__EXERCISE A__
Retype the passage of the Scala compiler pull request discussion that begins with the words "I'm sure that" and ends with "life much happier.", keeping every character the same.
__EXERCISE B__
Continue the Scala compiler pull request discussion from the point where it ends.
DOCUMENT SEGMENT below:
I get to delete about 90% of the boilerplate, with an exponential decrease in compile time due to the dramatically smaller search space. I still need the Permute type classes, but all of the rest can be implemented in a very straightforward manner.

[djspiewak]

I'm sure that @milessabin would explain things far better than I, but here's a quick write-up of how the fix works and what kind of implications it has for type constructor design: https://gist.github.com/7a81a395c461fd3a09a6941d4cd040f2

[tpolecat]

Big 👍 for inclusion in 2.12 ... this would make my life much happier.

[lambdista]

👍 thank you @milessabin

[adriaanm]

Cool! Happy to have this go into M5 under a switch. I'm on vacation this week (hence the fat fingering on phone), but will take a look when I get back.

[milessabin]

Agreed on all counts (though I don't think you intended to remove the check for the presence of the enabling flag ;-) ).

Updated and rebased.

[japgolly]

Getting close!

Dim house lights, cue spotlight, drum roll... 😯

[adriaanm]

As a final consideration, I'd like to revisit @smarter's comment above (#5102 (comment)). My understanding is that it's about the order of places where we look for a type constructor of the expected arity. Currently, there must be one in the base type sequence (transitive closure of the extends clause -- BTS). After this change, the BTS is not consulted and we synthesize a type constructor of the right arity using the new logic.

Is this the order we want? Should we look at the BTS for existing type constructors of the right arity before we start synthesizing new ones?

PS: maybe it is the order we want, but I do think this change is important enough to double check and highlight in the release notes

[Blaisorblade]

Slight OT: TL; DR. Unlike I thought, pattern unification is by far too weak for the interesting scenarios.

So I figured I should really unsuggest it, and apologize a bit for suggesting it in the first place without doing enough homework, in particular to @milessabin and @mandubian.

If anybody is interested in the evidence, see (and comment) this Agda snippet:
https://gist.github.com/Blaisorblade/5284942a6a7bee22a372afe7d86beb98

[adriaanm]

@milessabin I'll let @retronym do the honors, but I think this is ready to merge.

Since this definitely merits inclusion in the release notes, could you update and expand the PR description to make it suitable for that? My last comment is probably one of the things that should be mentioned as a breaking change.

[milessabin]

@adriaanm will do. I'll flag up @smarter's example as something that warrants further investigation.

[retronym]

Merging now, I'll let @milessabin update the PR description with a small example of what this means to users

[milessabin]

Awesome! Thanks to everyone who contributed, and especially to @retronym and @adriaanm :-)

[TomasMikula]

Somewhat off-topic, but do you think that partial unification in implicit search could also have a similar solution?
End of DOCUMENT SEGMENT.
SOURCE MATERIAL below:
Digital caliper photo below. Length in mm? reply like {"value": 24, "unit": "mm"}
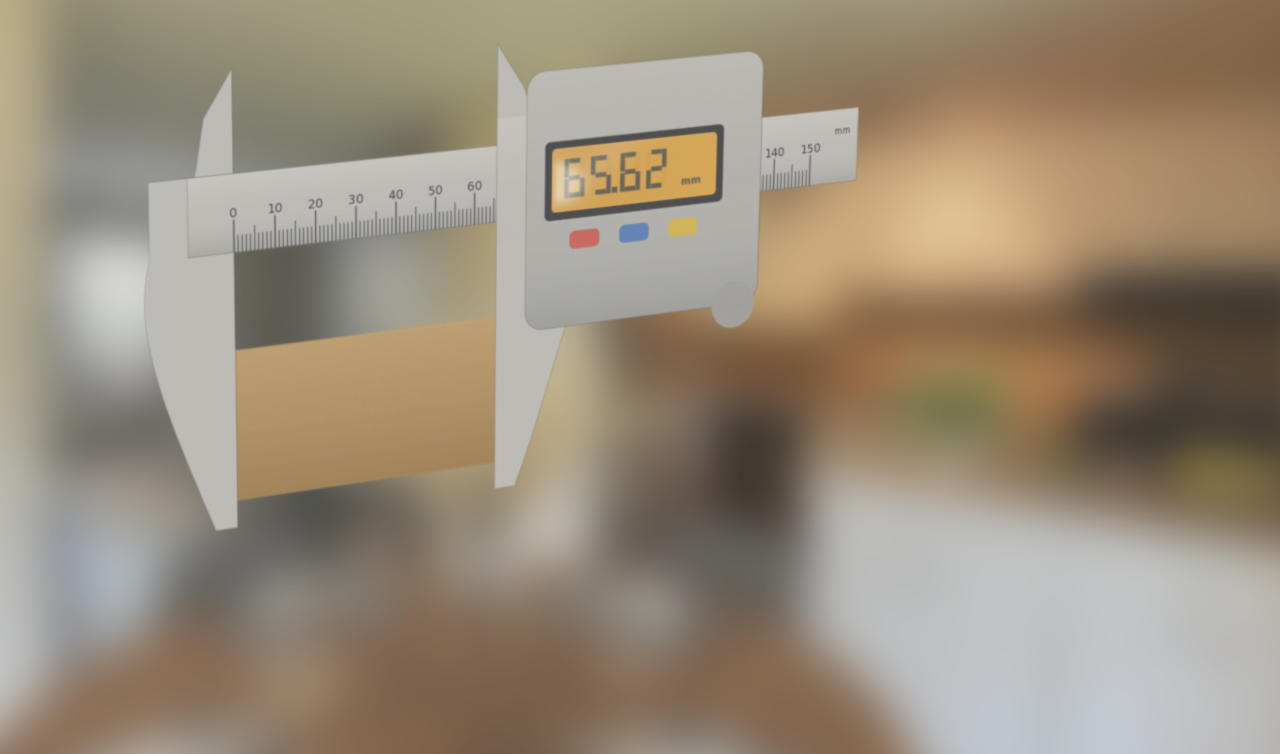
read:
End of SOURCE MATERIAL.
__RESPONSE BOX A__
I'm sure that @milessabin would explain things far better than I, but here's a quick write-up of how the fix works and what kind of implications it has for type constructor design: https://gist.github.com/7a81a395c461fd3a09a6941d4cd040f2

[tpolecat]

Big 👍 for inclusion in 2.12 ... this would make my life much happier.

__RESPONSE BOX B__
Example:

object ImplicitSearchTest {
  import scala.language.higherKinds

  final case class KPair[F[_], G[_], A](_1: F[A], _2: G[A])

  trait Getter[A, B] {
    def get(a: A): B
  }

  implicit def leftProjection[F[_], G[_], A]: Getter[KPair[F, G, A], F[A]] =
    new Getter[KPair[F, G, A], F[A]] {
      def get(p: KPair[F, G, A]): F[A] = p._1
    }

  implicit def rightProjection[F[_], G[_], A]: Getter[KPair[F, G, A], G[A]] =
    new Getter[KPair[F, G, A], G[A]] {
      def get(p: KPair[F, G, A]): G[A] = p._2
    }

  implicit def composedRightProjection[F[_], G[_], A, B](implicit G: Getter[G[A], B]): Getter[KPair[F, G, A], B] =
    new Getter[KPair[F, G, A], B] {
      def get(p: KPair[F, G, A]): B = G.get(p._2)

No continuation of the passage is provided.